# Finally the DAY is here!



## vhmehta (Oct 22, 2009)

Good Luck to all of you who are going to take test along with me tomorrow! This is my second time around...

Trying to downplay the importance of the exam so that I do not get tense...

I hope everyone has a fine day tomorrow.... Thanks Kevo and all of the members who have helped me out..


----------



## kevo_55 (Oct 22, 2009)

Good luck man!

Kick that exam's butt!


----------



## Casey (Oct 22, 2009)

I've decided to do my panicking today so that I am calm on the exam come Saturday...
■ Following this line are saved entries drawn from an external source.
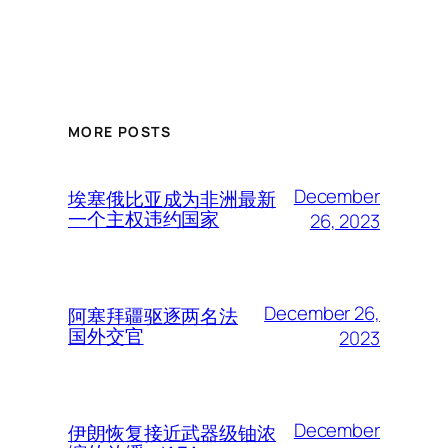
MORE POSTS
December
埃塞俄比亚成为非洲最新
一个主权违约国家
26, 2023
December 26,
阿塞拜疆驱逐两名法
国外交官
2023
December
伊朗恢复接近武器级铀浓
Couldn't really eat this morning, but am feeling better now... Taking these exams never get easier...

Good luck everyone!!


----------



## bcy (Oct 22, 2009)

Casey said:


> I've decided to do my panicking today so that I am calm on the exam come Saturday...
> Couldn't really eat this morning, but am feeling better now... Taking these exams never get easier...
> 
> Good luck everyone!!


I am taking this week off to try to have a kick-butt review, but after the peak from Saturday to Tuesday, I just unwillingly started to cool off. Today is doing nothing, abnormally calm, a storm must be coming...

I am packing to fly to Vegas in about 5 hours, and will have a whole day to rest tomorrow before the D-day Saturday.

Good luck to everyone too!


----------



## dastuff (Oct 22, 2009)

vhmehta said:


> Trying to downplay the importance of the exam so that I do not get tense...


This is the most important day of your life... You wouldn't want to miss another March Madness now would you!

G'luck


----------